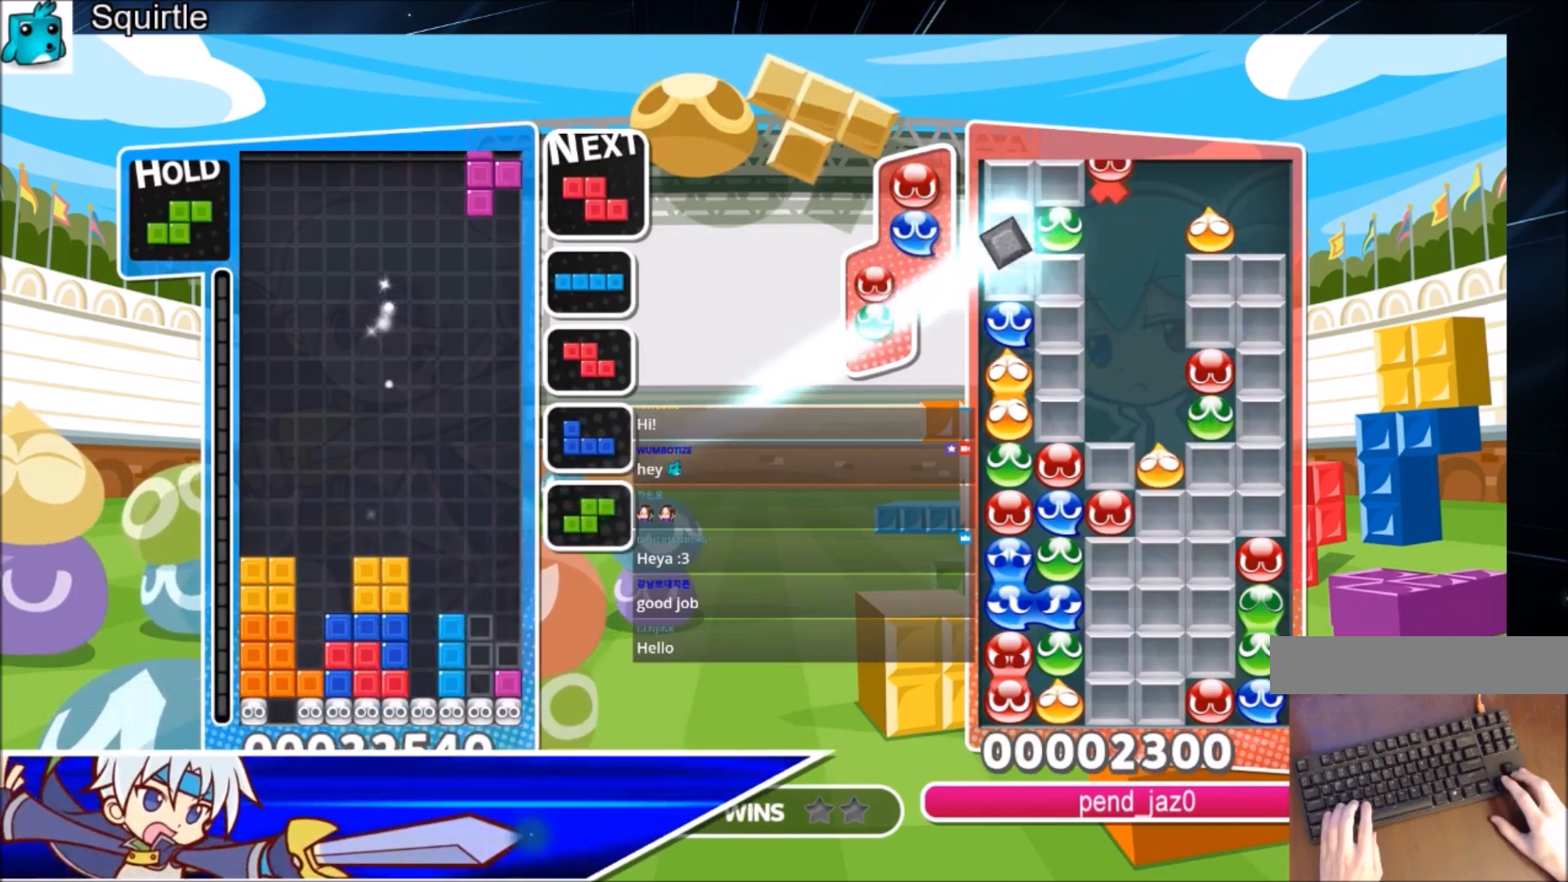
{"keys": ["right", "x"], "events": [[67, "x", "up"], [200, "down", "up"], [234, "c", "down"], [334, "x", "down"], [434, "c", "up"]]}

• • • •

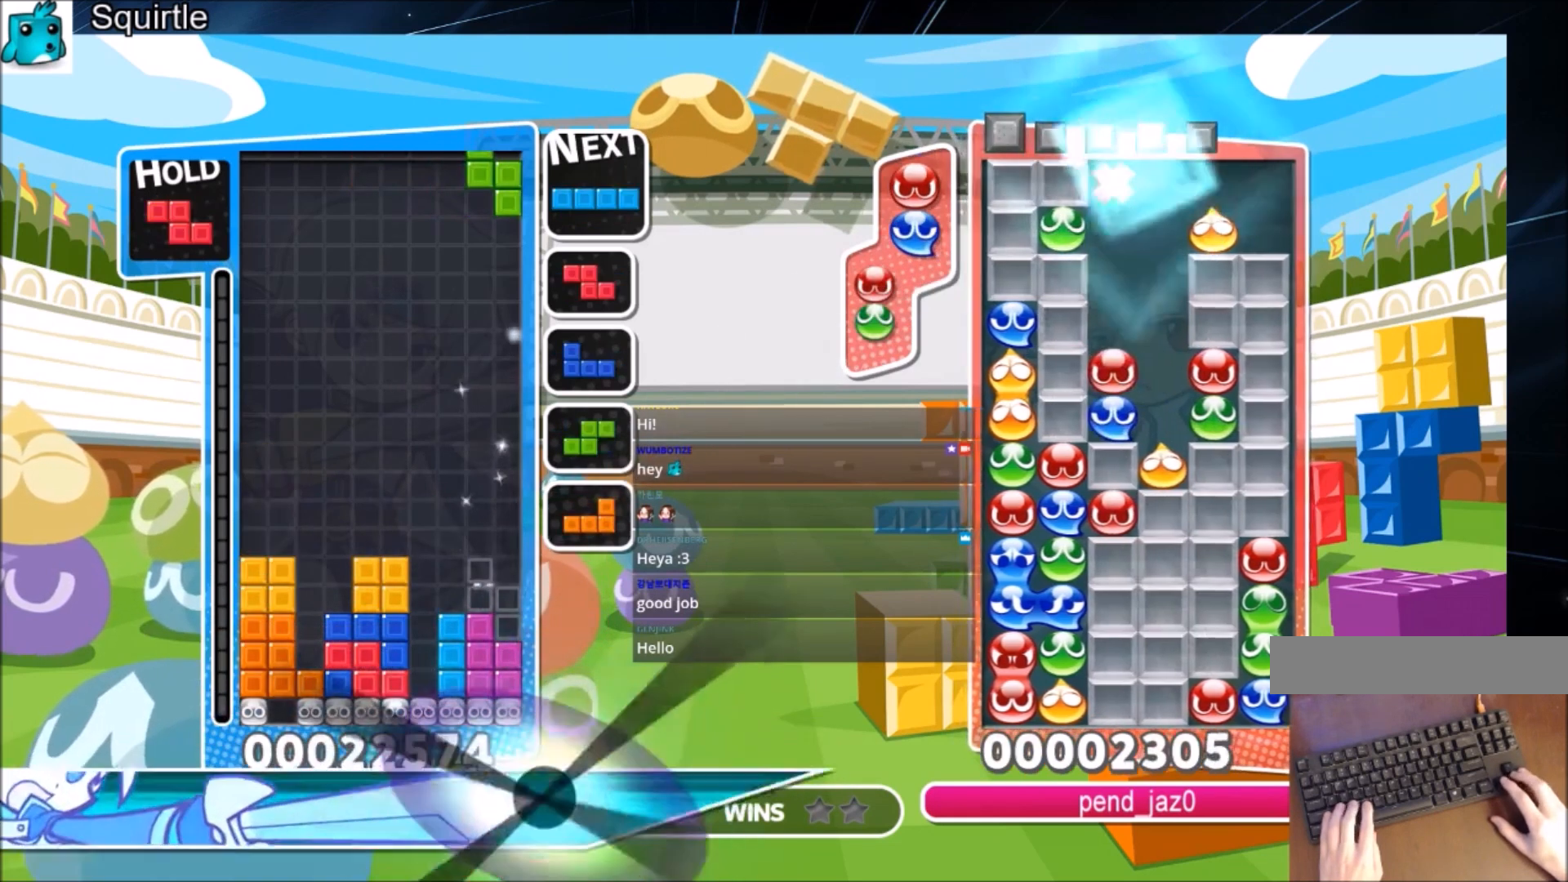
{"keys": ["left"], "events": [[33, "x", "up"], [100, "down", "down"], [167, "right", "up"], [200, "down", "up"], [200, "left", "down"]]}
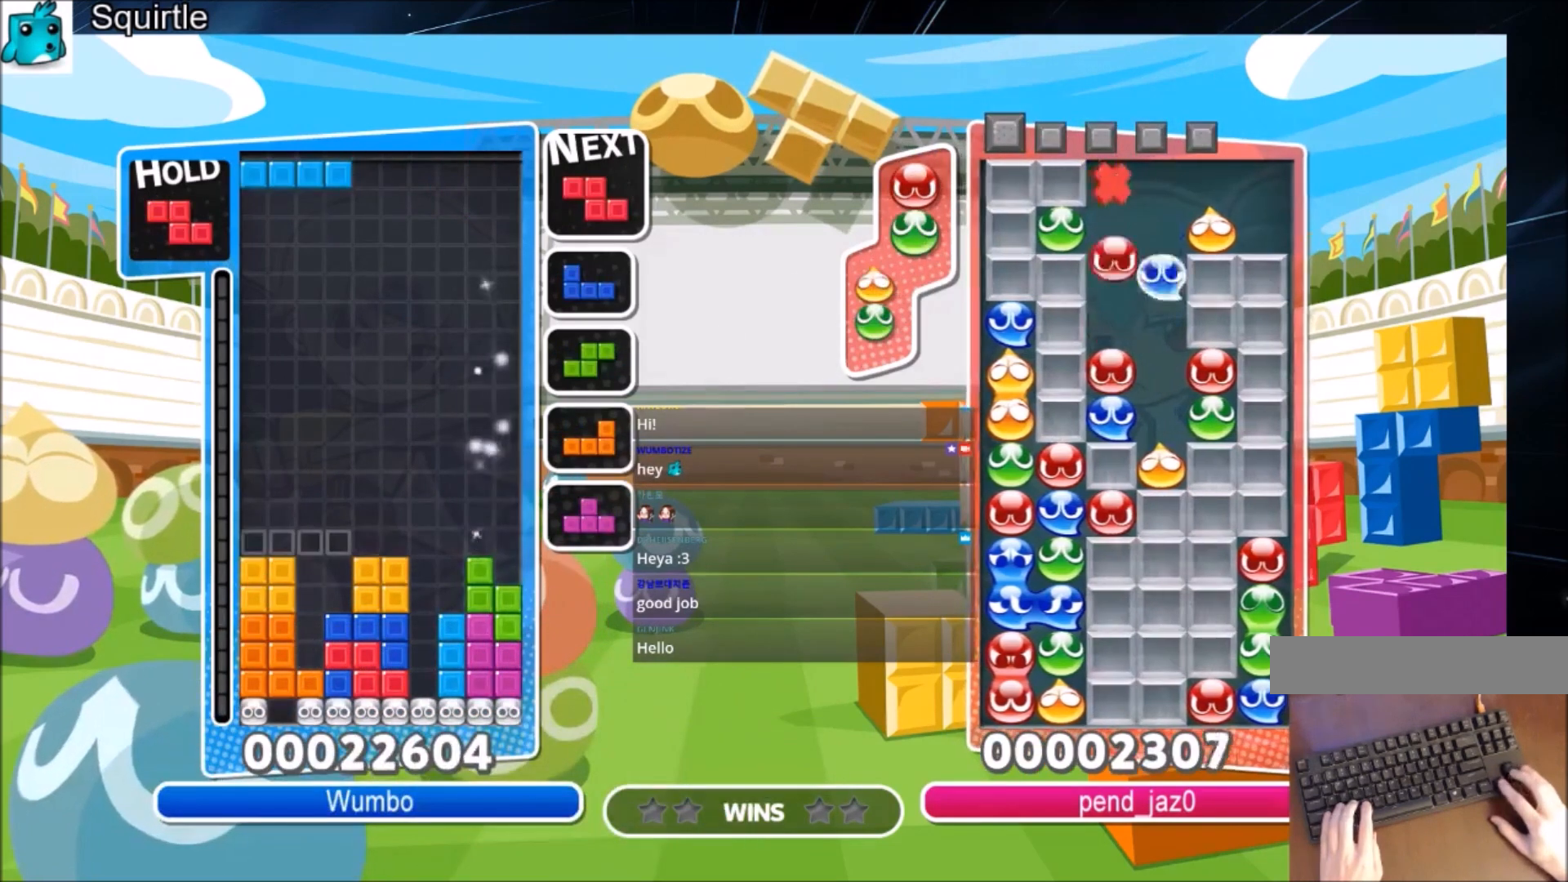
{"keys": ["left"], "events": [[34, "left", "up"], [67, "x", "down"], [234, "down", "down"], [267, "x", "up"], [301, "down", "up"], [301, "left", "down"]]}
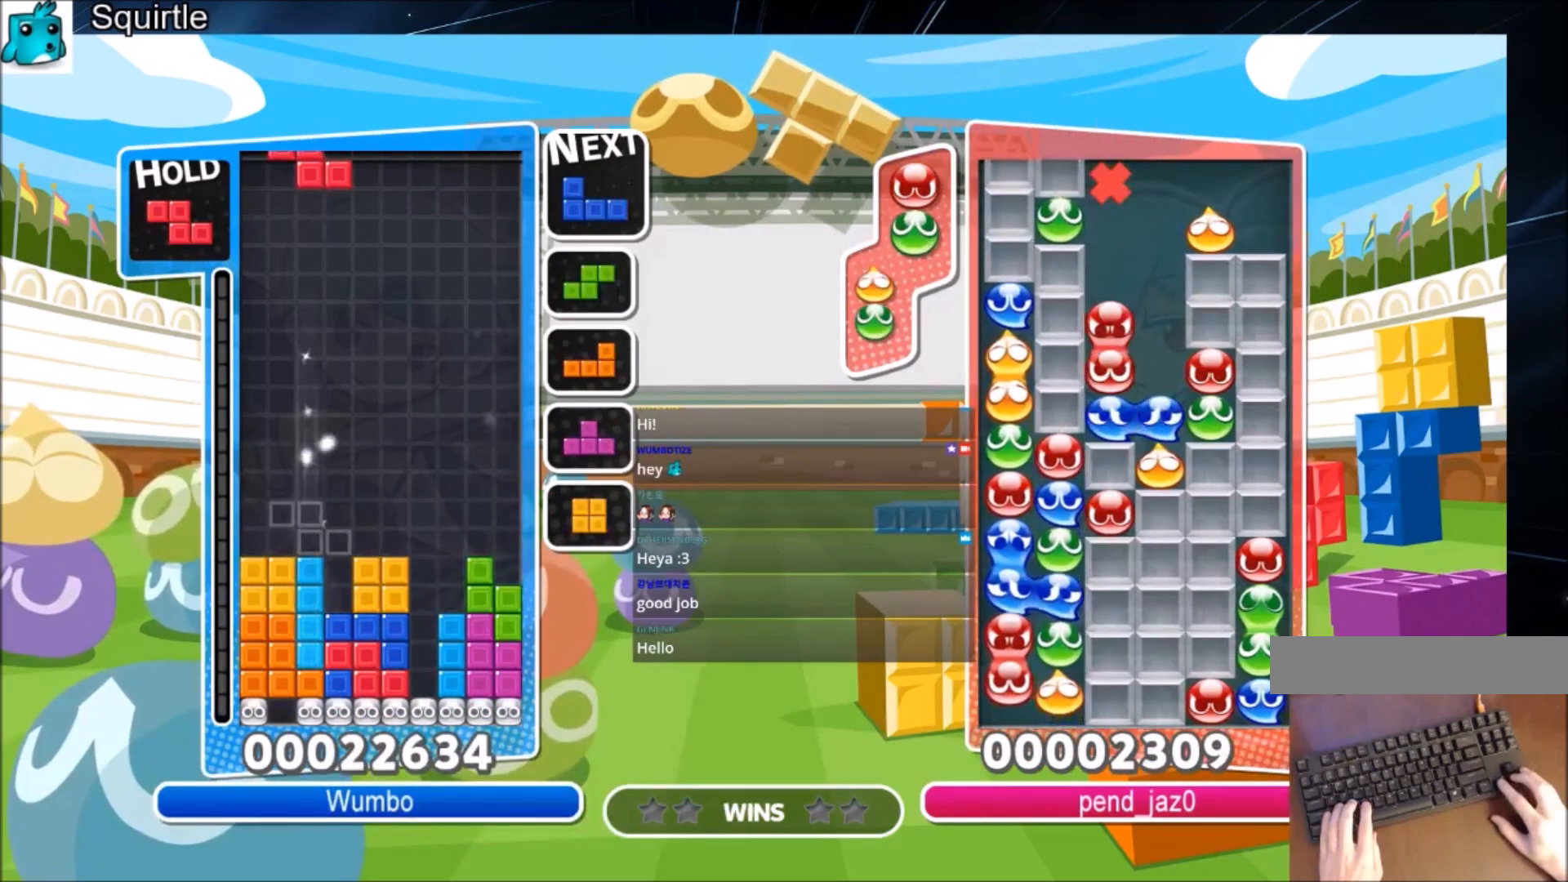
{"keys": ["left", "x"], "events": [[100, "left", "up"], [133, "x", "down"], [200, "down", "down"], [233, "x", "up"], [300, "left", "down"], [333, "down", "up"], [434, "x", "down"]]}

• • • •

* _EXERCISE REQUIREMENTS_
Lines of the data that include the string "right" are to be counted; report the total by itself.

* _RESPONSE FOR THIS EXERCISE_
2